Start at the line below containing "If hooks aren't" and stop at the line containing "#### Important Notes". Repeat every line of that stretch exactly, and nothing outside it.
Segment Start: Data extract
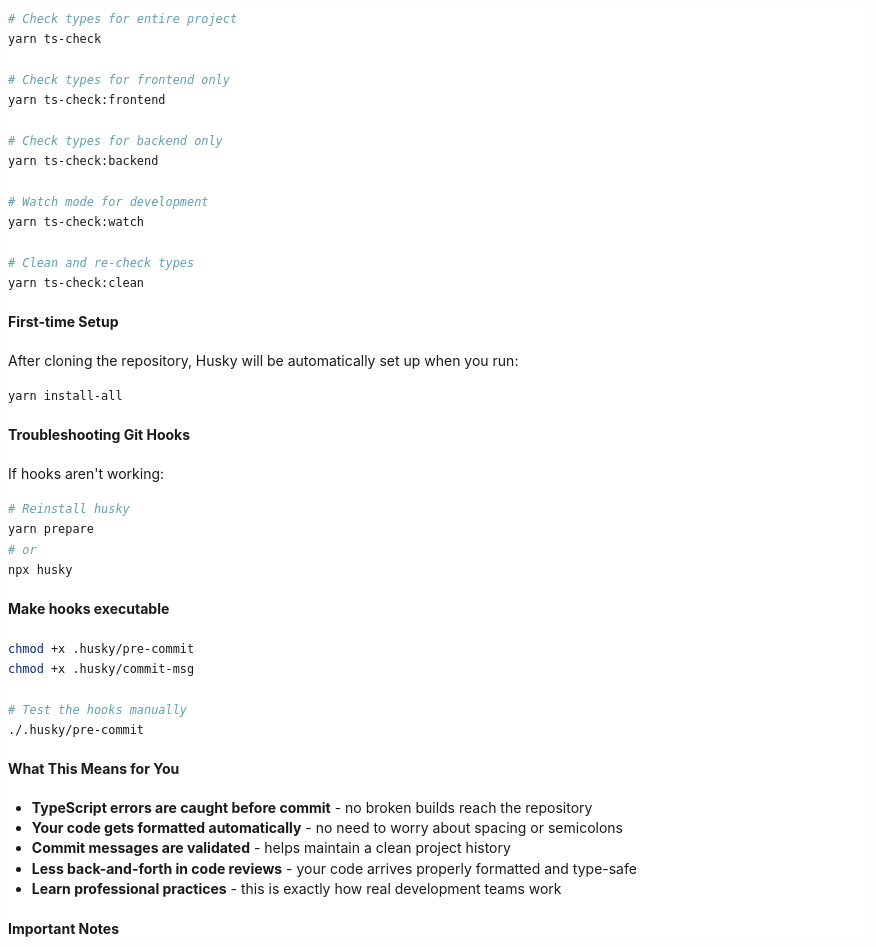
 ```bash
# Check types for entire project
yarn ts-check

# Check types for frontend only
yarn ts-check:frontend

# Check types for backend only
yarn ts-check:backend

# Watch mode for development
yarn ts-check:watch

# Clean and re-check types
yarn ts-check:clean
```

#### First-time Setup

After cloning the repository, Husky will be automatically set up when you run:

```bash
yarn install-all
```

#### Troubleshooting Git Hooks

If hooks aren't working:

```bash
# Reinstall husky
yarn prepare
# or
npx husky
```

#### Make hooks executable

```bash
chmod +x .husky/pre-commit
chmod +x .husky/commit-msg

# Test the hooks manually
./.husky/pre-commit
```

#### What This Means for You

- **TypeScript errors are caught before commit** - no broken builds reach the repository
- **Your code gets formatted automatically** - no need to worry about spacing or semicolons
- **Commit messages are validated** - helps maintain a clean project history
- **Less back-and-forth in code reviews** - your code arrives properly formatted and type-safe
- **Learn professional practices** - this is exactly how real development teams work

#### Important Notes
Segment End: Data extract
Segment Start: Data extract
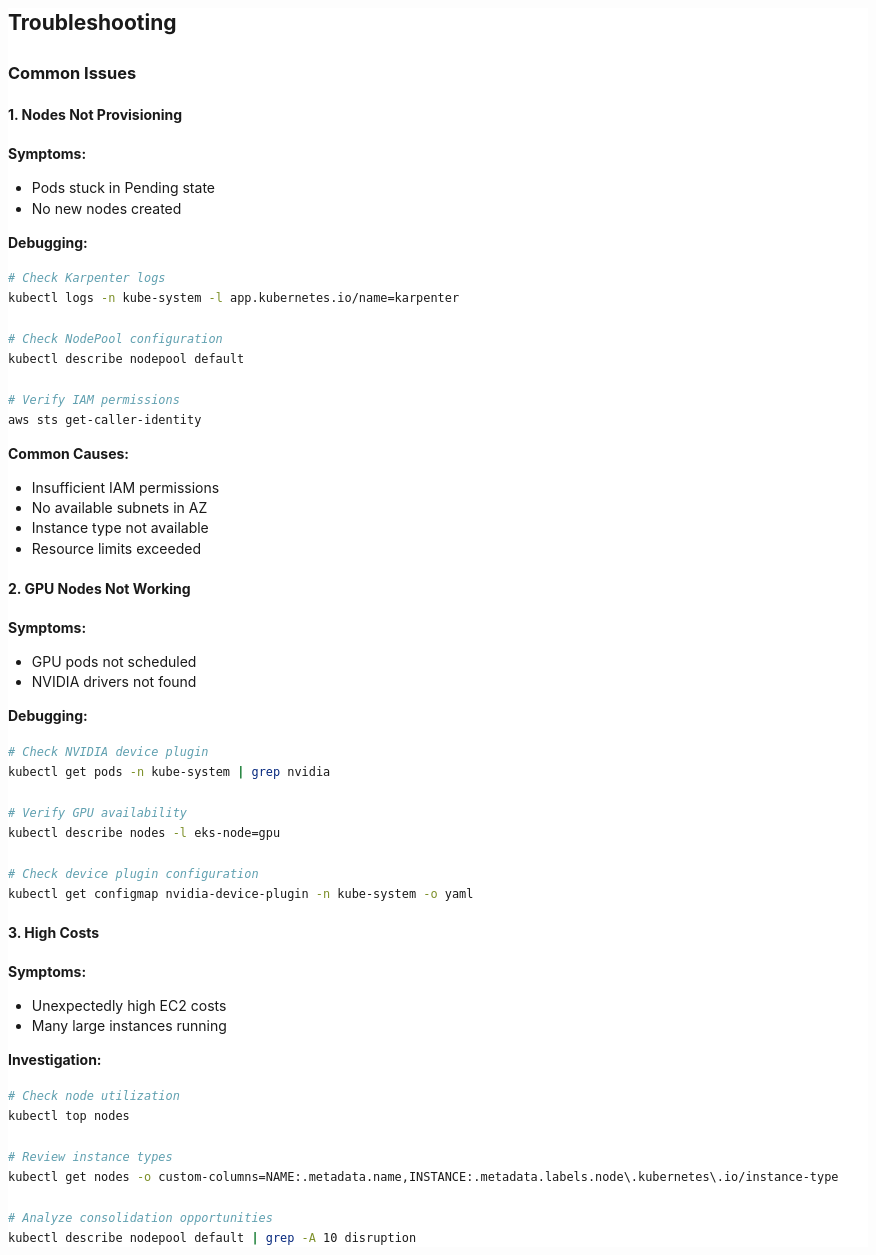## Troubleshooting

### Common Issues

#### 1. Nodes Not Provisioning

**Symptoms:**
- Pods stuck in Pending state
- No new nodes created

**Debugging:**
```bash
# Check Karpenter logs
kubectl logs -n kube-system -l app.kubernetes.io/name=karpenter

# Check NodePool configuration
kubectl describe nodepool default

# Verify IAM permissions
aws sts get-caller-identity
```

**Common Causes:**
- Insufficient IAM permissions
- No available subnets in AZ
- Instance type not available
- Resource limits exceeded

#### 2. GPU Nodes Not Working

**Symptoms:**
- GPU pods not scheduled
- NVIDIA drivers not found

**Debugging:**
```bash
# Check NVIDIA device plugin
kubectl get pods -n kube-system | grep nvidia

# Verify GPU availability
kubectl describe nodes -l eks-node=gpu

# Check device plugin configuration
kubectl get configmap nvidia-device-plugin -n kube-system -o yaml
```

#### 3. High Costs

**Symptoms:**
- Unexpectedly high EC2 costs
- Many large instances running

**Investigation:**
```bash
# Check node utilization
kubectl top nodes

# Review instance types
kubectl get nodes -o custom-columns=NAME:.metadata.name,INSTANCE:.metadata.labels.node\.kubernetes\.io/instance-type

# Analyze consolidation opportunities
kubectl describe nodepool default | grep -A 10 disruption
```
Segment End: Data extract
* **Output of the task**:
If hooks aren't working:

```bash
# Reinstall husky
yarn prepare
# or
npx husky
```

#### Make hooks executable

```bash
chmod +x .husky/pre-commit
chmod +x .husky/commit-msg

# Test the hooks manually
./.husky/pre-commit
```

#### What This Means for You

- **TypeScript errors are caught before commit** - no broken builds reach the repository
- **Your code gets formatted automatically** - no need to worry about spacing or semicolons
- **Commit messages are validated** - helps maintain a clean project history
- **Less back-and-forth in code reviews** - your code arrives properly formatted and type-safe
- **Learn professional practices** - this is exactly how real development teams work

#### Important Notes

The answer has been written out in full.